AIM OF THE TASK:
Within this material, find every line where the string "cutoff" appears, and copy it out.
━━━━━━━━━━━━━━━━━━━━━━━━━━━━━━
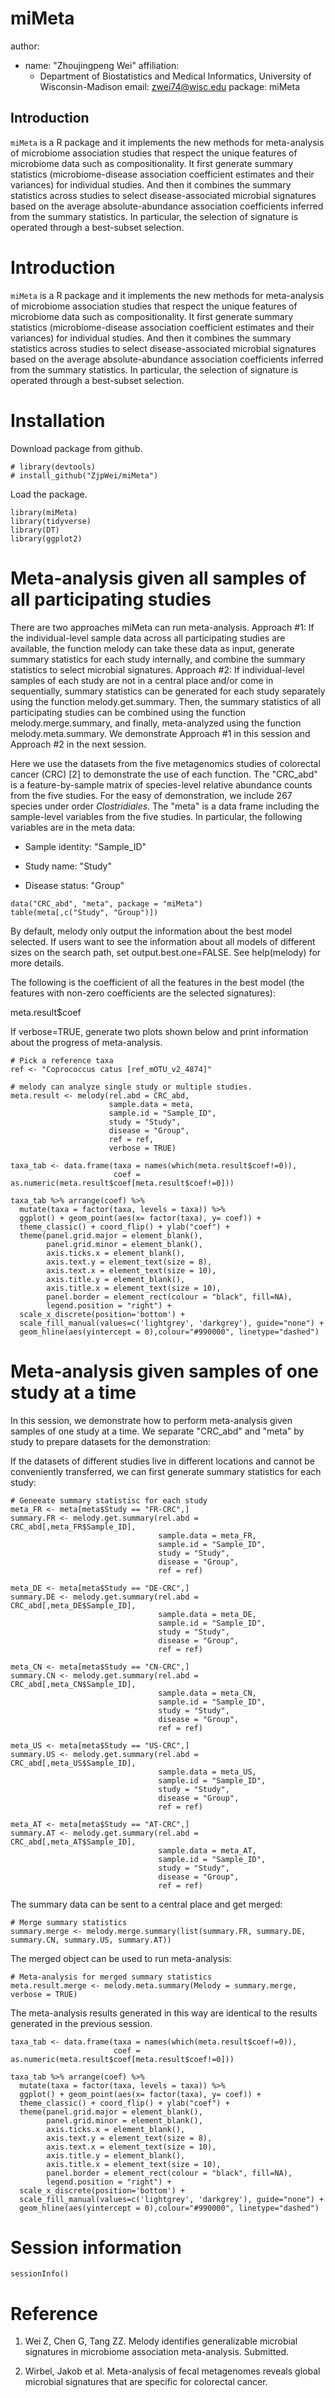 # miMeta

author: 
- name: "Zhoujingpeng Wei"
  affiliation: 
  - Department of Biostatistics and Medical Informatics, University of Wisconsin-Madison
  email: zwei74@wisc.edu
package: miMeta

## Introduction

`miMeta` is a R package and it implements the new methods for meta-analysis of microbiome association studies that respect the unique features of microbiome data such as compositionality. It first generate summary statistics (microbiome-disease association coefficient estimates and their variances) for individual studies. And then it combines the summary statistics across studies to select disease-associated microbial signatures based on the average absolute-abundance association coefficients inferred from the summary statistics. In particular, the selection of signature is operated through a best-subset selection.


# Introduction

`miMeta` is a R package and it implements the new methods for meta-analysis of microbiome association studies that respect the unique features of microbiome data such as compositionality. It first generate summary statistics (microbiome-disease association coefficient estimates and their variances) for individual studies. And then it combines the summary statistics across studies to select disease-associated microbial signatures based on the average absolute-abundance association coefficients inferred from the summary statistics. In particular, the selection of signature is operated through a best-subset selection.

# Installation

Download package from github.

```{r getPackage, echo=TRUE}
# library(devtools)
# install_github("ZjpWei/miMeta")
```

Load the package. 

```{r load, echo=TRUE}
library(miMeta)
library(tidyverse)
library(DT)
library(ggplot2)
```

# Meta-analysis given all samples of all participating studies

There are two approaches miMeta can run meta-analysis. Approach #1: If the individual-level sample data across all participating studies are available, the function melody can take these data as input, generate summary statistics for each study internally, and combine the summary statistics to select microbial signatures. Approach #2: If individual-level samples of each study are not in a central place and/or come in sequentially, summary statistics can be generated for each study separately using the function melody.get.summary. Then, the summary statistics of all participating studies can be combined using the function melody.merge.summary, and finally, meta-analyzed using the function melody.meta.summary. We demonstrate Approach #1 in this session and Approach #2 in the next session.

Here we use the datasets from the five metagenomics studies of colorectal cancer (CRC) [2] to demonstrate the use of each function. The "CRC_abd" is a feature-by-sample matrix of species-level relative abundance counts from the five studies. For the easy of demonstration, we include 267 species under order *Clostridiales*.  The "meta" is a data frame including the sample-level variables from the five studies. In particular, the following variables are in the meta data:

* Sample identity: "Sample_ID"

* Study name: "Study"

* Disease status: "Group"

```{r echo=TRUE}
data("CRC_abd", "meta", package = "miMeta")
table(meta[,c("Study", "Group")])
```

By default, melody only output the information about the best model selected. If users want to see the information about all models of different sizes on the search path, set output.best.one=FALSE. See help(melody) for more details.

The following is the coefficient of all the features in the best model (the features with non-zero coefficients are the selected signatures):

meta.result$coef

If verbose=TRUE, generate two plots shown below and print information about the progress of meta-analysis. 

```{r echo=TRUE, message=FALSE, warning=FALSE, fig.cap="a plot for microbial feature overlap among studies: this plot shows the number of features shared among studies. "}
# Pick a reference taxa
ref <- "Coprococcus catus [ref_mOTU_v2_4874]"

# melody can analyze single study or multiple studies. 
meta.result <- melody(rel.abd = CRC_abd,
                      sample.data = meta,
                      sample.id = "Sample_ID",
                      study = "Study",
                      disease = "Group",
                      ref = ref,
                      verbose = TRUE)
```

```{r echo=FALSE, fig.cap="a plot showing the absolute-abundance coefficient estimates of the selected microbial features in the best model under the best subset size."}
taxa_tab <- data.frame(taxa = names(which(meta.result$coef!=0)),
                       coef = as.numeric(meta.result$coef[meta.result$coef!=0]))

taxa_tab %>% arrange(coef) %>% 
  mutate(taxa = factor(taxa, levels = taxa)) %>% 
  ggplot() + geom_point(aes(x= factor(taxa), y= coef)) + 
  theme_classic() + coord_flip() + ylab("coef") + 
  theme(panel.grid.major = element_blank(),
        panel.grid.minor = element_blank(),
        axis.ticks.x = element_blank(),
        axis.text.y = element_text(size = 8),
        axis.text.x = element_text(size = 10),
        axis.title.y = element_blank(),
        axis.title.x = element_text(size = 10),
        panel.border = element_rect(colour = "black", fill=NA),
        legend.position = "right") +
  scale_x_discrete(position='bottom') +
  scale_fill_manual(values=c('lightgrey', 'darkgrey'), guide="none") +
  geom_hline(aes(yintercept = 0),colour="#990000", linetype="dashed")

```

# Meta-analysis given samples of one study at a time

In this session, we demonstrate how to perform meta-analysis given samples of one study at a time. We separate "CRC_abd" and "meta" by study to prepare datasets for the demonstration:

If the datasets of different studies live in different locations and cannot be conveniently transferred, we can first generate summary statistics for each study:

```{r echo=TRUE, message=FALSE, warning=FALSE}
# Geneeate summary statistisc for each study
meta_FR <- meta[meta$Study == "FR-CRC",]
summary.FR <- melody.get.summary(rel.abd = CRC_abd[,meta_FR$Sample_ID],
                                 sample.data = meta_FR,
                                 sample.id = "Sample_ID",
                                 study = "Study",
                                 disease = "Group",
                                 ref = ref)

meta_DE <- meta[meta$Study == "DE-CRC",]
summary.DE <- melody.get.summary(rel.abd = CRC_abd[,meta_DE$Sample_ID],
                                 sample.data = meta_DE,
                                 sample.id = "Sample_ID",
                                 study = "Study",
                                 disease = "Group",
                                 ref = ref)

meta_CN <- meta[meta$Study == "CN-CRC",]
summary.CN <- melody.get.summary(rel.abd = CRC_abd[,meta_CN$Sample_ID],
                                 sample.data = meta_CN,
                                 sample.id = "Sample_ID",
                                 study = "Study",
                                 disease = "Group",
                                 ref = ref)

meta_US <- meta[meta$Study == "US-CRC",]
summary.US <- melody.get.summary(rel.abd = CRC_abd[,meta_US$Sample_ID],
                                 sample.data = meta_US,
                                 sample.id = "Sample_ID",
                                 study = "Study",
                                 disease = "Group",
                                 ref = ref)

meta_AT <- meta[meta$Study == "AT-CRC",]
summary.AT <- melody.get.summary(rel.abd = CRC_abd[,meta_AT$Sample_ID],
                                 sample.data = meta_AT,
                                 sample.id = "Sample_ID",
                                 study = "Study",
                                 disease = "Group",
                                 ref = ref)
```

The summary data can be sent to a central place and get merged:

```{r echo=TRUE, message=FALSE, warning=FALSE}
# Merge summary statistics
summary.merge <- melody.merge.summary(list(summary.FR, summary.DE, summary.CN, summary.US, summary.AT))
```

The merged object can be used to run meta-analysis:

```{r echo=TRUE}
# Meta-analysis for merged summary statistics
meta.result.merge <- melody.meta.summary(Melody = summary.merge, verbose = TRUE)
```

The meta-analysis results generated in this way are identical to the results generated in the previous session.

```{r echo=FALSE, fig.cap="a plot showing the absolute-abundance coefficient estimates of the selected microbial features in the best model under the best subset size by using merged summary statistics."}
taxa_tab <- data.frame(taxa = names(which(meta.result$coef!=0)),
                       coef = as.numeric(meta.result$coef[meta.result$coef!=0]))

taxa_tab %>% arrange(coef) %>% 
  mutate(taxa = factor(taxa, levels = taxa)) %>% 
  ggplot() + geom_point(aes(x= factor(taxa), y= coef)) + 
  theme_classic() + coord_flip() + ylab("coef") + 
  theme(panel.grid.major = element_blank(),
        panel.grid.minor = element_blank(),
        axis.ticks.x = element_blank(),
        axis.text.y = element_text(size = 8),
        axis.text.x = element_text(size = 10),
        axis.title.y = element_blank(),
        axis.title.x = element_text(size = 10),
        panel.border = element_rect(colour = "black", fill=NA),
        legend.position = "right") +
  scale_x_discrete(position='bottom') +
  scale_fill_manual(values=c('lightgrey', 'darkgrey'), guide="none") +
  geom_hline(aes(yintercept = 0),colour="#990000", linetype="dashed")

```
# Session information

```{r}
sessionInfo()
```

# Reference
1. Wei Z, Chen G, Tang ZZ. Melody identifies generalizable microbial signatures in microbiome association meta-analysis. Submitted.

2. Wirbel, Jakob et al. Meta-analysis of fecal metagenomes reveals global microbial signatures that are specific for colorectal cancer. 

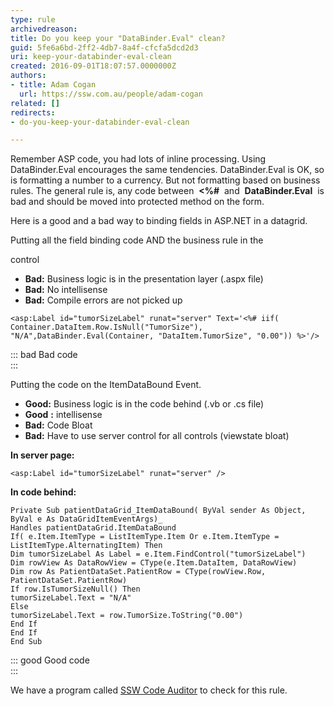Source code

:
 ```yaml
---
type: rule
archivedreason: 
title: Do you keep your "DataBinder.Eval" clean?
guid: 5fe6a6bd-2ff2-4db7-8a4f-cfcfa5dcd2d3
uri: keep-your-databinder-eval-clean
created: 2016-09-01T18:07:57.0000000Z
authors:
- title: Adam Cogan
  url: https://ssw.com.au/people/adam-cogan
related: []
redirects:
- do-you-keep-your-databinder-eval-clean

---
```


Remember ASP code, you had lots of inline processing. Using DataBinder.Eval encourages the same tendencies. DataBinder.Eval is OK, so is formatting a number to a currency. But not formatting based on business rules. The general rule is, any code between  **&lt;%#**  and  **DataBinder.Eval**  is bad and should be moved into protected method on the form.

Here is a good and a bad way to binding fields in ASP.NET in a datagrid.

Putting all the field binding code AND the business rule in the

control

* **Bad:** Business logic is in the presentation layer (.aspx file)
* **Bad:** No intellisense
* **Bad:** Compile errors are not picked up


<!--endintro-->





```
<asp:Label id="tumorSizeLabel" runat="server" Text='<%# iif( Container.DataItem.Row.IsNull("TumorSize"), "N/A",DataBinder.Eval(Container, "DataItem.TumorSize", "0.00")) %>'/>
```




::: bad
Bad code  
:::

Putting the code on the ItemDataBound Event.

* **Good:** Business logic is in the code behind (.vb or .cs file)
* **Good** **:** intellisense
* **Bad:** Code Bloat
* **Bad:** Have to use server control for all controls (viewstate bloat)


**In server page:**



```
<asp:Label id="tumorSizeLabel" runat="server" />
```



**In code behind:**



```
Private Sub patientDataGrid_ItemDataBound( ByVal sender As Object, ByVal e As DataGridItemEventArgs)_
Handles patientDataGrid.ItemDataBound
If( e.Item.ItemType = ListItemType.Item Or e.Item.ItemType = ListItemType.AlternatingItem) Then
Dim tumorSizeLabel As Label = e.Item.FindControl("tumorSizeLabel")
Dim rowView As DataRowView = CType(e.Item.DataItem, DataRowView)
Dim row As PatientDataSet.PatientRow = CType(rowView.Row, PatientDataSet.PatientRow)
If row.IsTumorSizeNull() Then
tumorSizeLabel.Text = "N/A"
Else
tumorSizeLabel.Text = row.TumorSize.ToString("0.00")
End If
End If
End Sub
```




::: good
Good code  
:::

We have a program called [SSW Code Auditor](https&#58;//www.ssw.com.au/ssw/CodeAuditor/) to check for this rule.
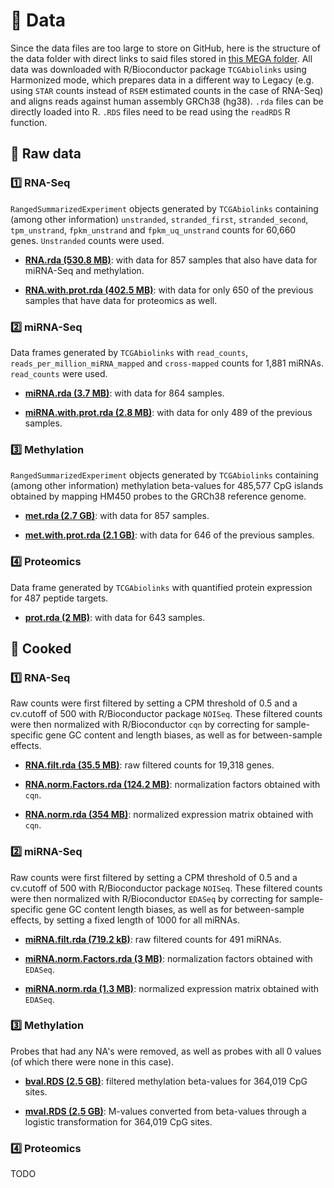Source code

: # :dna: Data

Since the data files are too large to store on GitHub, here is the structure of the data folder with direct links to said files stored in [this MEGA folder](https://mega.nz/folder/Kl8h1LJJ#oactgNw1q3Wwu5qZaLdnkA). All data was downloaded with R/Bioconductor package `TCGAbiolinks` using Harmonized mode, which prepares data in a different way to Legacy (e.g. using `STAR` counts instead of `RSEM` estimated counts in the case of RNA-Seq) and aligns reads against human assembly GRCh38 (hg38). `.rda` files can be directly loaded into R. `.RDS` files need to be read using the `readRDS` R function.

## 🥩 Raw data

### :one: RNA-Seq

`RangedSummarizedExperiment` objects generated by `TCGAbiolinks` containing (among other information) `unstranded`, `stranded_first`, `stranded_second`, `tpm_unstrand`, `fpkm_unstrand` and `fpkm_uq_unstrand` counts for 60,660 genes. `Unstranded` counts were used.

- **[RNA.rda (530.8 MB)](https://mega.nz/file/6lsX0QyQ#BhxdMgi1FXMRclh0uA23dLlLp96E-EVcfCO8SAa2U_A)**: with data for 857 samples that also have data for miRNA-Seq and methylation.

- **[RNA.with.prot.rda (402.5 MB)](https://mega.nz/file/bwcziAyJ#2VD9WB_BI2QzTZe2F9MPp4668GwgOcVCcx_Gcxd6am4)**: with data for only 650 of the previous samples that have data for proteomics as well.

### :two: miRNA-Seq

Data frames generated by `TCGAbiolinks` with `read_counts`, `reads_per_million_miRNA_mapped` and `cross-mapped` counts for 1,881 miRNAs. `read_counts` were used.

- **[miRNA.rda (3.7 MB)](https://mega.nz/file/K5cnjLDZ#FKsdTFvBnnuQtB5aU5WFlG_6PTkryKA40f2szdY3oas)**: with data for 864 samples.

- **[miRNA.with.prot.rda (2.8 MB)](https://mega.nz/file/3oNz0YJB#1x7V9HsVXdCPCBMpe1kVpX6OdVqq8y1B2jOnDJKj4iA)**: with data for only 489 of the previous samples.

### :three: Methylation

`RangedSummarizedExperiment` objects generated by `TCGAbiolinks` containing (among other information) methylation beta-values for 485,577 CpG islands obtained by mapping HM450 probes to the GRCh38 reference genome.

- **[met.rda (2.7 GB)](https://mega.nz/file/C0N3TaRb#CJmugJQ6-4OeKDhRXG4qxlubuvepJ7Nt1eYRtXSHED8)**: with data for 857 samples.

- **[met.with.prot.rda (2.1 GB)](https://mega.nz/file/uxdTkLgK#uttIfQ7dqYUWlqJQ1Onv2sYAAtR4oa_EC4yLiKMWP7I)**: with data for 646 of the previous samples. 

### :four: Proteomics

Data frame generated by `TCGAbiolinks` with quantified protein expression for 487 peptide targets.

- **[prot.rda (2 MB)](https://mega.nz/file/78d2yTJZ#JwJG9bAUJ_Uo2WPRfWH2wiK4gy0KZ1TdhdMDdk8TqrY)**: with data for 643 samples.

## 🍖 Cooked

### :one: RNA-Seq

Raw counts were first filtered by setting a CPM threshold of 0.5 and a cv.cutoff of 500 with R/Bioconductor package `NOISeq`. These filtered counts were then normalized with R/Bioconductor `cqn` by correcting for sample-specific gene GC content and length biases, as well as for between-sample effects.

- **[RNA.filt.rda (35.5 MB)](https://mega.nz/file/i813Ba6Z#uh6fPQhLueQO3DvU1Hy4YkGBIiEkQBmxCqSETStBhRw)**: raw filtered counts for 19,318 genes.

- **[RNA.norm.Factors.rda (124.2 MB)](https://mega.nz/file/T5k3wKCa#jlB3Azyny_IIXHTEAQTAr0ZMyRpXzTAnhJcmqRRzUlY)**: normalization factors obtained with `cqn`. 

- **[RNA.norm.rda (354 MB)](https://mega.nz/file/v4tUVBLR#FSnFyqTTLKvw3rAEsYG5wi5sLQW7yJ0ZxN2bxB9y3U0)**: normalized expression matrix obtained with `cqn`. 

### :two: miRNA-Seq

Raw counts were first filtered by setting a CPM threshold of 0.5 and a cv.cutoff of 500 with R/Bioconductor package `NOISeq`. These filtered counts were then normalized with R/Bioconductor `EDASeq` by correcting for sample-specific gene GC content length biases, as well as for between-sample effects, by setting a fixed length of 1000 for all miRNAs.

- **[miRNA.filt.rda (719.2 kB)](https://mega.nz/file/20slWQCS#U-nGNr3KFCxFEEiMlNKFYnBD8L1lhYR4jZMrz7jtuxU)**: raw filtered counts for 491 miRNAs.

- **[miRNA.norm.Factors.rda (3 MB)](https://mega.nz/file/jt0XzawA#lHpPADqjwIMzZzaKMLRP14lcuk9zCZpFzPK1R4mTJUM)**: normalization factors obtained with `EDASeq`. 

- **[miRNA.norm.rda (1.3 MB)](https://mega.nz/file/eolUWAQL#M2VfG35X1M9VS0DeuBy1FyypOoCuum7n1UZ3k0IH3hg)**: normalized expression matrix obtained with `EDASeq`. 

### :three: Methylation

Probes that had any NA's were removed, as well as probes with all 0 values (of which there were none in this case). 

- **[bval.RDS (2.5 GB)](https://mega.nz/file/619BkKoA#UqsLWZPuw8qLdYxaj45DLmlTXlA_G3qxAEEtzdvaGqA)**: filtered methylation beta-values for 364,019 CpG sites.

- **[mval.RDS (2.5 GB)](https://mega.nz/file/exUmHJpC#-NbUcm-1My-98z8yNOM_IcmPOdM4a6RZZmH-8qSmWkM)**: M-values converted from beta-values through a logistic transformation for 364,019 CpG sites.

### :four: Proteomics

TODO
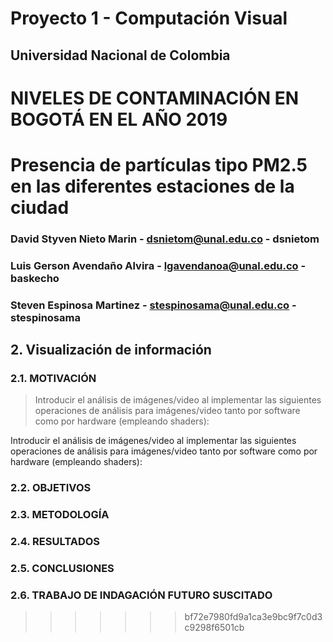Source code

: # Proyecto 1 - Computación Visual
## Universidad Nacional de Colombia

# NIVELES DE CONTAMINACIÓN EN BOGOTÁ EN EL AÑO 2019
# Presencia de partículas tipo PM2.5 en las diferentes estaciones de la ciudad

### David Styven Nieto Marin - dsnietom@unal.edu.co - dsnietom
### Luis Gerson Avendaño Alvira - lgavendanoa@unal.edu.co - baskecho
### Steven Espinosa Martinez - stespinosama@unal.edu.co - stespinosama

## 2. Visualización de información

### 2.1. MOTIVACIÓN
> Introducir el análisis de imágenes/video al implementar las siguientes operaciones de análisis para imágenes/video tanto por software como por hardware (empleando shaders):

Introducir el análisis de imágenes/video al implementar las siguientes operaciones de análisis para imágenes/video tanto por software como por hardware (empleando shaders):

### 2.2. OBJETIVOS

### 2.3. METODOLOGÍA

### 2.4. RESULTADOS

### 2.5. CONCLUSIONES

### 2.6. TRABAJO DE INDAGACIÓN FUTURO SUSCITADO
>>>>>>> bf72e7980fd9a1ca3e9bc9f7c0d3c9298f6501cb
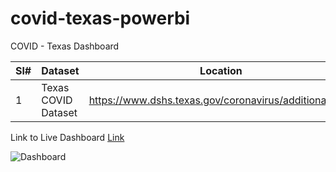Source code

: # covid-texas-powerbi
COVID - Texas Dashboard

Sl#|Dataset | Location
------|-----|--------------
1|Texas COVID Dataset| https://www.dshs.texas.gov/coronavirus/additionaldata/

Link to Live Dashboard
[Link](https://app.powerbi.com/view?r=eyJrIjoiNTE1MmZlYTUtNzEyOC00YzQ1LTgyODEtMTUwOTM5MzBkMTMzIiwidCI6IjdkZWMxZWYwLTQ1YTktNGUyNy1hYmQ2LTI4MWRkMzE3OTcwYiIsImMiOjZ9)

![Dashboard](/dashboard%20screenshots/Dashboard%20Navigation%20001.gif)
━━━━━━━━━━━━━━━━━━━━━━━━━━━━━━
SOLUTION FOR THIS TASK:
Raw counts were first filtered by setting a CPM threshold of 0.5 and a cv.cutoff of 500 with R/Bioconductor package `NOISeq`. These filtered counts were then normalized with R/Bioconductor `cqn` by correcting for sample-specific gene GC content and length biases, as well as for between-sample effects.
Raw counts were first filtered by setting a CPM threshold of 0.5 and a cv.cutoff of 500 with R/Bioconductor package `NOISeq`. These filtered counts were then normalized with R/Bioconductor `EDASeq` by correcting for sample-specific gene GC content length biases, as well as for between-sample effects, by setting a fixed length of 1000 for all miRNAs.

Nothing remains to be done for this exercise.